Limitations & Future Work¶
- The MLLM reward model incurs high computational overhead, constraining online RL training efficiency—distillation into a lightweight scorer is a natural next step.
- The framework is limited to image SR and has not been extended to video SR, where temporal consistency poses additional challenges.
- Validation is restricted to 4× SR; generalization to other scale factors and tasks (denoising, deblurring) remains unexplored.
- The 12 SR methods in COMPASS-20K may not cover the full diversity of all generative paradigms.
Related Work & Insights¶
- vs. DP2O-SR (offline DPO): OARS overcomes the pseudo-diversity problem of offline sampling via online RL; applying OARS's no-reference RL stage on top of DP2O-SR yields further consistent improvements across all metrics.
- vs. Flow-GRPO: Both perform online RL alignment, but OARS employs forward-process RL (DiffusionNFT-style) rather than trajectory-level RL. As a strongly constrained generation task, SR does not require trajectory-level exploration; OARS is 5–10× more training-efficient.
- vs. Q-Insight / CLIP-IQA+ and other NR-IQA metrics: These metrics assess the output in isolation and cannot perceive the enhancement process from LR to SR. COMPASS surpasses all FR and NR baselines on SRIQA-Bench through process-aware evaluation combined with the adaptive mechanism.
Highlights & Insights (General)¶
- The concept of "process-aware" evaluation generalizes to other image enhancement and editing tasks: rather than asking only whether the result is good, one should ask what was improved and what was preserved relative to the input.

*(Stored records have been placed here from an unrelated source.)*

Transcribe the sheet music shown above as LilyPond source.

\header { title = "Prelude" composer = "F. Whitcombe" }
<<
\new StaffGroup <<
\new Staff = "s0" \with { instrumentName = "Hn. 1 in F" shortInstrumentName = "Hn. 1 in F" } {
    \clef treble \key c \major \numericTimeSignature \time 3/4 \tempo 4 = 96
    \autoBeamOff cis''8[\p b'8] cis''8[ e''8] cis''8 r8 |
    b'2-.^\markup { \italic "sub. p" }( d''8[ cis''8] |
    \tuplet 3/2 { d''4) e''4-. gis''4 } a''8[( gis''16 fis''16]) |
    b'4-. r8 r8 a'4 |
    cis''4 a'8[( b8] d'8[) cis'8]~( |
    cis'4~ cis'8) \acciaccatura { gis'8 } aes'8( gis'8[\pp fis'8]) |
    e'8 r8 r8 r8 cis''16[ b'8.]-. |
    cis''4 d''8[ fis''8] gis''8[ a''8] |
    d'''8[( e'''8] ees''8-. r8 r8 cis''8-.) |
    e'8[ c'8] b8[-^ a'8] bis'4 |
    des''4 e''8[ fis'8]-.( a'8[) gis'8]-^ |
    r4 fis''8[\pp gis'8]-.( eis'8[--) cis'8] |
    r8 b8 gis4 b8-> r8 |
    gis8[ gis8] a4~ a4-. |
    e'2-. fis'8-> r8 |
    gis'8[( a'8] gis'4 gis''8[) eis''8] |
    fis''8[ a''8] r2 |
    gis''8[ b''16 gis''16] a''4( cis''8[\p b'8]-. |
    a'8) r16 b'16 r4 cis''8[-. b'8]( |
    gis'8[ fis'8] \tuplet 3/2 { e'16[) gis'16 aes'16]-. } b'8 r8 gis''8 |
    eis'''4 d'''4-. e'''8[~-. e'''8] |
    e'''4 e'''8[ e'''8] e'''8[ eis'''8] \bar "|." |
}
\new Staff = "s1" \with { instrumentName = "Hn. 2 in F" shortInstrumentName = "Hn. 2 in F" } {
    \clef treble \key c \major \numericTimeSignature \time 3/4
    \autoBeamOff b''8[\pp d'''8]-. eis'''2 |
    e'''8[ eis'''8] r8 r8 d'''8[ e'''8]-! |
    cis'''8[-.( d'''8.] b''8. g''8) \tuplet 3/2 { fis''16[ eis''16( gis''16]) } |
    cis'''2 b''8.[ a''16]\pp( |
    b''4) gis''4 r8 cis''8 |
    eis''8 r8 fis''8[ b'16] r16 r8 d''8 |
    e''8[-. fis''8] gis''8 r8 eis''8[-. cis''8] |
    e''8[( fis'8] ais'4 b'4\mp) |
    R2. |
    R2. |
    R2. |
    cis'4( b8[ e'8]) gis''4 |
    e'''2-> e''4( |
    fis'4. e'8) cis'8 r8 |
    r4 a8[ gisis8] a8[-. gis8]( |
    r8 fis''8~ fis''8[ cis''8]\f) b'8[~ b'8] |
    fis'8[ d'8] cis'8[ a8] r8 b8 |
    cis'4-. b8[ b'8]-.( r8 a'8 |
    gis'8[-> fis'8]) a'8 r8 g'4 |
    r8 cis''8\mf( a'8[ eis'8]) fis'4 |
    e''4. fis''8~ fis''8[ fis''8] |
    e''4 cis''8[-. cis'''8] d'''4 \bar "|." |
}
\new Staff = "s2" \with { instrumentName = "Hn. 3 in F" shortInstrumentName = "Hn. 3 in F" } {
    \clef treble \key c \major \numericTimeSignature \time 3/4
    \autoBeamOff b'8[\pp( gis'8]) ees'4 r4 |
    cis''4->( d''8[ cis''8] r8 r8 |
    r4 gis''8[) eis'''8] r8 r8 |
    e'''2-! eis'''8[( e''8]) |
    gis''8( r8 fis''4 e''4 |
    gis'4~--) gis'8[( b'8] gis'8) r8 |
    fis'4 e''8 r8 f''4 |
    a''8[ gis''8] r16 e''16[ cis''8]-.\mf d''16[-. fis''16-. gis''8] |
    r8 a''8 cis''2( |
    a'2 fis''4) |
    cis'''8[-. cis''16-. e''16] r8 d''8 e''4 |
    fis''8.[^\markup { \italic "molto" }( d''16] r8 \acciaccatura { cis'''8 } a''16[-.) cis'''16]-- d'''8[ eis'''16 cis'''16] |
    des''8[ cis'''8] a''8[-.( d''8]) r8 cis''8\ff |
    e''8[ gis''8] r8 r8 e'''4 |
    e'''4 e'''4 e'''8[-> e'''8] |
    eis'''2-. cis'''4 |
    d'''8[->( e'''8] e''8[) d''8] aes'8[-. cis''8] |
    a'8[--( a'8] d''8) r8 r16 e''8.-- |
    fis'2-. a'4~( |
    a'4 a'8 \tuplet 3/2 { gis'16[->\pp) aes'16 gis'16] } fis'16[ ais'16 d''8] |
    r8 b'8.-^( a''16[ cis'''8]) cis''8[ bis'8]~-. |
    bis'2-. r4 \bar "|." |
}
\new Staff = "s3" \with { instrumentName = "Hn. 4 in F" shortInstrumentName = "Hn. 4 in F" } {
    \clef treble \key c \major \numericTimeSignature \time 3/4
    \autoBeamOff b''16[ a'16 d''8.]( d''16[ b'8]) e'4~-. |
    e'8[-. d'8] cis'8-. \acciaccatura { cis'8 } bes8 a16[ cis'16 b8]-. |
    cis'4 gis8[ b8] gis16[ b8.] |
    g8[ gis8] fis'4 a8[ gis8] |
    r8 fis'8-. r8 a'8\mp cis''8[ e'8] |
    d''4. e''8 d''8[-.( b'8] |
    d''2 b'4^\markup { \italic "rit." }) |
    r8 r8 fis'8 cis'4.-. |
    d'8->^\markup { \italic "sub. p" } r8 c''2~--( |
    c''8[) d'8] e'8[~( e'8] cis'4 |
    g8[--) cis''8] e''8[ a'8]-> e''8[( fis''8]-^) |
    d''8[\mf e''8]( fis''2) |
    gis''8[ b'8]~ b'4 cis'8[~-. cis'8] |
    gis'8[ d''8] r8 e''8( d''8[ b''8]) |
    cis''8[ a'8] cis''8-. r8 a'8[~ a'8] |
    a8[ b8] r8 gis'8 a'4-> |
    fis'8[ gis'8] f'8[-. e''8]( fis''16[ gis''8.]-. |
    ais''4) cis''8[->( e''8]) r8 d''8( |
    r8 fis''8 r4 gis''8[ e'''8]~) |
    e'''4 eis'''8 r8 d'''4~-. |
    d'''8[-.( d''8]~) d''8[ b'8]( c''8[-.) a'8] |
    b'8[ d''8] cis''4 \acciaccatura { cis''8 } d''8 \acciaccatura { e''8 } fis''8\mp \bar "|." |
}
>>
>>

- The strategy of shallow LoRA on the base model for RL warrants validation in other conditional generation tasks.
- The three-stage annotation pipeline (global + intra-group + calibration) constitutes a general methodology for fine-grained preference annotation.
Rating¶
- Novelty: ⭐⭐⭐⭐ — Process-aware reward and adaptive gating are core innovations; the progressive RL framework is well-designed, though individual components are not entirely novel.
- Experimental Thoroughness: ⭐⭐⭐⭐⭐ — Three datasets, nine baselines, comprehensive ablations (reward formula / RL stages / backbone / RL method), and a user study; extremely thorough.
- Writing Quality: ⭐⭐⭐⭐ — Logically clear with well-motivated methodology and concise formulations, though the high information density requires careful re-reading.
- Value: ⭐⭐⭐⭐ — Provides a complete RLHF pipeline for generative SR post-training; COMPASS can be independently reused for other low-level vision tasks.